Unless an exception is provided for the country, and the IMF and the World Bank then unlocks significant funding, the international community risks driving the country into the abyss. Generous support at the donor conference in late June will help, but it will not be enough. The US, the main shareholder in both institutions, will carry a significant responsibility if the Islamists utilize this moment and again take power in Sudan.
And there are other countries too.
It is a paradox that the oil producer Nigeria, always the most affluent on the African continent, is getting a huge capital inflow from the IMF. This is probably due to the fall in the oil price. Because the country had the most, it now loses the most. But why should it get so much more crisis support? It can hardly be macroeconomic policy and good governance that makes Nigeria run away with such a big piece of the cake. That cannot be the reason for the 2,7 bn to Egypt, either, the other major beneficiary on the list. In Nigeria, people are deeply worried that the money the government has received may not be put to good use and disappear in different pockets. People in Egypt have every reason to fear the same. It is of course important to prevent that two of Africa's most populous countries implode, but the danger is not acute.

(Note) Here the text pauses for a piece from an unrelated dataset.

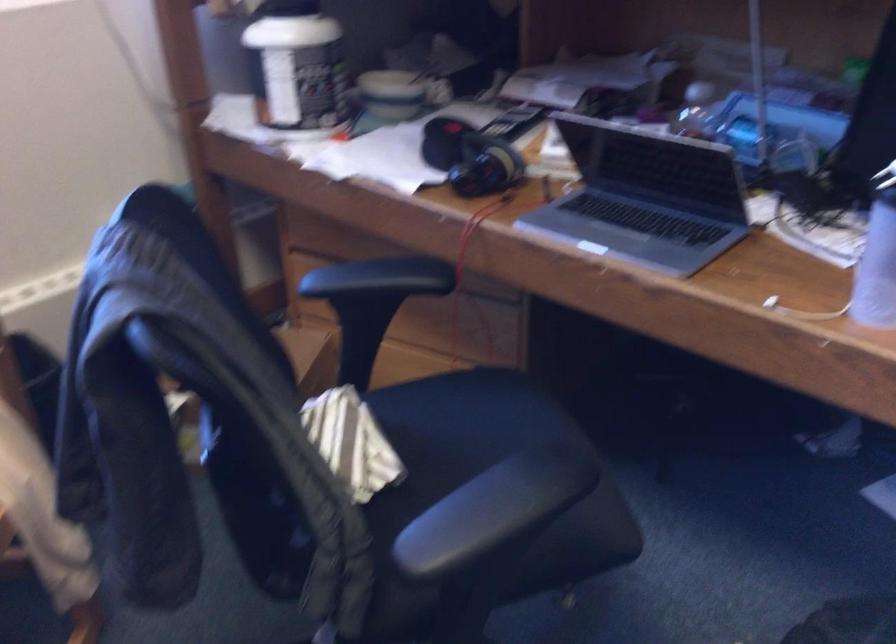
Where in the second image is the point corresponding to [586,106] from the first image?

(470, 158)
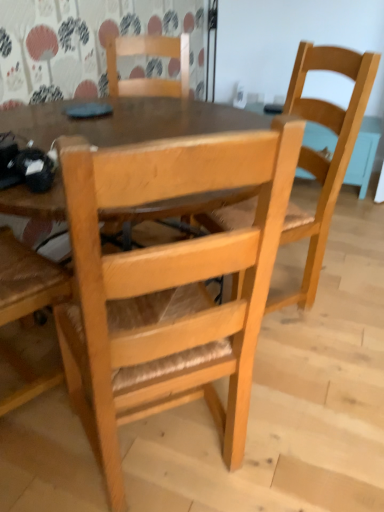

That large economies are getting more is obvious. But that the poorest and most fragile countries are not getting more assistance is an outright disaster. Corona has become a real poverty accelerator. The support for developing countries should therefore be poverty oriented. If this does not happen, we risk the poverty tsunami the researchers are talking about.
Not only that. There may be serious political implications. We will see more fragile countries than before. And when countries already on the brink of collapse are not supported to weather the storm, the risk of implosion is significant. The international community must change course. More assistance must be provided, and those with less should get more. Not the other way around.